Load library and the data
# Load library
library(hcruR)
# Load sample data
data(hcru_sample_data)
head(hcru_sample_data)
#> # A tibble: 6 × 11
#> patient_id cohort encounter_id care_setting visit_date admission_date
#> <chr> <chr> <chr> <chr> <date> <date>
#> 1 P_1001 control E_645327 IP 2023-08-23 2023-08-23
#> 2 P_1001 control E_591096 ED 2023-08-27 NA
#> 3 P_1001 control E_864419 OP 2023-09-25 NA
#> 4 P_1001 control E_379584 IP 2023-10-03 2023-10-03
#> 5 P_1001 control E_617025 ED 2024-02-07 NA
#> 6 P_1001 control E_379047 ED 2024-03-01 NA
#> # ℹ 5 more variables: discharge_date <date>, encounter_date <date>,
#> # index_date <date>, period <chr>, cost_usd <dbl>
Generate HCRU summary using dplyr (this can be used for create HCRU plots)
# Step 1: Estimate HCRU
hcru_summary <- estimate_hcru(data = hcru_sample_data,
cohort_col = "cohort",
patient_id_col = "patient_id",
admit_col = "admission_date",
discharge_col = "discharge_date",
index_col = "index_date",
visit_col = "visit_date",
encounter_id_col = "encounter_id",
setting_col = "care_setting",
cost_col = "cost_usd",
readmission_col = "readmission",
time_window_col = "period",
los_col = "length_of_stay",
custom_var_list = NULL,
pre_days = 180,
post_days = 365,
readmission_days_rule = 30,
group_var = "cohort",
test = NULL,
gt_output = FALSE)
hcru_summary
#> $`Summary by settings using dplyr`
#> # A tibble: 12 × 10
#> cohort care_setting period Patients Visits Cost Avg_visits_per_patient
#> <chr> <chr> <chr> <int> <int> <dbl> <dbl>
#> 1 control ED post 65 101 262128. 1.55
#> 2 control ED pre 50 57 150620. 1.14
#> 3 control IP post 78 127 1877868. 1.63
#> 4 control IP pre 53 66 1066097. 1.25
#> 5 control OP post 67 111 116931. 1.66
#> 6 control OP pre 50 61 62427. 1.22
#> 7 treatment ED post 78 126 335850. 1.62
#> 8 treatment ED pre 51 63 153831. 1.24
#> 9 treatment IP post 68 100 1523437. 1.47
#> 10 treatment IP pre 65 80 1333135. 1.23
#> 11 treatment OP post 76 126 133056. 1.66
#> 12 treatment OP pre 56 71 67378. 1.27
#> # ℹ 3 more variables: Avg_cost_per_patient <dbl>, Avg_LOS <dbl>,
#> # Readmit_30d_Rate <dbl>
Generate HCRU summary using gtsummary (a publication ready output)

**Activity:** Continue the hcruR tutorial above, starting after its last line.

**Dataset:**

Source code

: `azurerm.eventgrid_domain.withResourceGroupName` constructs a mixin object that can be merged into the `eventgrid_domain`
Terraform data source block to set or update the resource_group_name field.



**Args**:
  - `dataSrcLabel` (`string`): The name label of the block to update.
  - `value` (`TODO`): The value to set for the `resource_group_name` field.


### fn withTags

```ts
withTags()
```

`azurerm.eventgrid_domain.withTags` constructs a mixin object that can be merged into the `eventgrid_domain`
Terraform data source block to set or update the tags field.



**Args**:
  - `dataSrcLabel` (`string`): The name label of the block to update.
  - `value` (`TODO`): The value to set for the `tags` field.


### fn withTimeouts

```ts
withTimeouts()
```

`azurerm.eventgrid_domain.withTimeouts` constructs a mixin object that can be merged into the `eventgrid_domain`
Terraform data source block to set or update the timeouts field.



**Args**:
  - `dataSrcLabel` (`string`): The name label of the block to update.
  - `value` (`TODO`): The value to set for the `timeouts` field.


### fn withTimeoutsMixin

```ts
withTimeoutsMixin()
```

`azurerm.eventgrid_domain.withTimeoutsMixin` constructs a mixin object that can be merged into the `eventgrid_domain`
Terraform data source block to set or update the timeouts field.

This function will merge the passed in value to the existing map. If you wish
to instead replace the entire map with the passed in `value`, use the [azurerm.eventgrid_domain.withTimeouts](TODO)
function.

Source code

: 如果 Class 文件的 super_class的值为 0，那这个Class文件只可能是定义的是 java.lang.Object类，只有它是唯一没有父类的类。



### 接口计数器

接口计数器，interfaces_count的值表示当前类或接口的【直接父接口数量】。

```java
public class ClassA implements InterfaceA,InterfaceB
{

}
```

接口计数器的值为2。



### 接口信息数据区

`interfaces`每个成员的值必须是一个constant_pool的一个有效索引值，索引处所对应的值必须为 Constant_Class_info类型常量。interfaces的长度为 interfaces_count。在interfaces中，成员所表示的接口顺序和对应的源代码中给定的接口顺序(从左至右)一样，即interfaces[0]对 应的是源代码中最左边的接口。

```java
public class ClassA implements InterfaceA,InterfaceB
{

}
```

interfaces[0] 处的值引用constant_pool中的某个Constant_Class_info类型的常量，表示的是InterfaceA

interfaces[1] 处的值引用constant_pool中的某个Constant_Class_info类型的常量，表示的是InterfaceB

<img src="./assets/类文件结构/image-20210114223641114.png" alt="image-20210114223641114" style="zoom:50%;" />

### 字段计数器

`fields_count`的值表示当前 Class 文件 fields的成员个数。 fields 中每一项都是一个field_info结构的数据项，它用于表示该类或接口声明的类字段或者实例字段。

**Task answer:**
# Step 1: Estimate HCRU
hcru_summary_gt <- estimate_hcru(data = hcru_sample_data,
cohort_col = "cohort",
patient_id_col = "patient_id",
admit_col = "admission_date",
discharge_col = "discharge_date",
index_col = "index_date",
visit_col = "visit_date",
encounter_id_col = "encounter_id",
setting_col = "care_setting",
cost_col = "cost_usd",
readmission_col = "readmission",
time_window_col = "period",
los_col = "length_of_stay",
custom_var_list = NULL,
pre_days = 180,
post_days = 365,
readmission_days_rule = 30,
group_var = "cohort",
test = NULL,
gt_output = TRUE)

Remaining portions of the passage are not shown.